* TASK A
Decide whether each statement below agrees with the incident report. For each, answer yes or no and quote the words of the report that settle it: (i) existing active cellular sessions were disrupted during the incident; (ii) the secondary registration server failed because of requests waiting to be synced; (iii) the follow-up call with gateway provider management had not yet taken place.
* TASK B
Repeat the passage of the incident report from "3. Additional Hologram" up to and including "contact Hologram Support.", with its wording unchanged.

* DOCUMENT TEXT
---------------

On 4/15/17 11:15am CST one of our global packet gateway providers experienced a critical failure. This prevented SIMs from registering new packet switched (data) connections during the incident. Existing active cellular sessions were unaffected. The outage was resolved by the upstream provider and service was restored to full operation as of 12:35pm CST.
Cause of Failure
At 11:15am CST 4/15/17 the gateway provider's primary registration server failed due to exhausting its memory while buffering requests that became undeliverable following a connection disruption. The secondary registration server then experienced a similar failure due to 1.8M requests waiting to be synced.
Resolution and Recovery
Initial reports of service disruption were escalated to Hologram CTO and Engineering Lead. After internal monitoring systems and tests were confirmed as clear, Hologram upstream providers were contacted and Hologram engineering team was able to reproduce service outage conditions with new connection attempts that isolated the issue as being related to registration/authentication. Hologram team was then notified at 12:11pm CST by gateway provider that they were investigating the service incident, and it was resolved by the provider at 12:35pm CST. Hologram team then confirmed full system operations before marking incident status as Monitoring.
Fixes and Next Steps:
1. Follow-up call with gateway provider management (Complete 4/18/17)
2. Technical call with provider engineering team (Next week)
3. Additional Hologram monitoring and watchdogs for gateway connections (In progress)
Apr 18, 18:45 CDT
We are investigating an incident that briefly occurred early this Saturday afternoon, where there was degraded performance affecting some users for devices attempting to attach (connect) to a tower. Already-connected devices were not affected. Customers should no longer be experiencing difficulty, but we are continuing to monitor along with network core engineers to ensure there are no continuing issues as well as looking into the underlying cause. If you do notice any issue, please contact Hologram Support.
Apr 15, 12:57 CDT

---------------

* GIVEN INFORMATION
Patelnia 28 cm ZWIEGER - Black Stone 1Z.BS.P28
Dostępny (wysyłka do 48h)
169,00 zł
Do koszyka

---------------

* WRITTEN RESPONSE A
(i) No: "Existing active cellular sessions were unaffected."
(ii) Yes: "The secondary registration server then experienced a similar failure due to 1.8M requests waiting to be synced."
(iii) No: "Follow-up call with gateway provider management (Complete 4/18/17)"

* WRITTEN RESPONSE B
3. Additional Hologram monitoring and watchdogs for gateway connections (In progress)
Apr 18, 18:45 CDT
We are investigating an incident that briefly occurred early this Saturday afternoon, where there was degraded performance affecting some users for devices attempting to attach (connect) to a tower. Already-connected devices were not affected. Customers should no longer be experiencing difficulty, but we are continuing to monitor along with network core engineers to ensure there are no continuing issues as well as looking into the underlying cause. If you do notice any issue, please contact Hologram Support.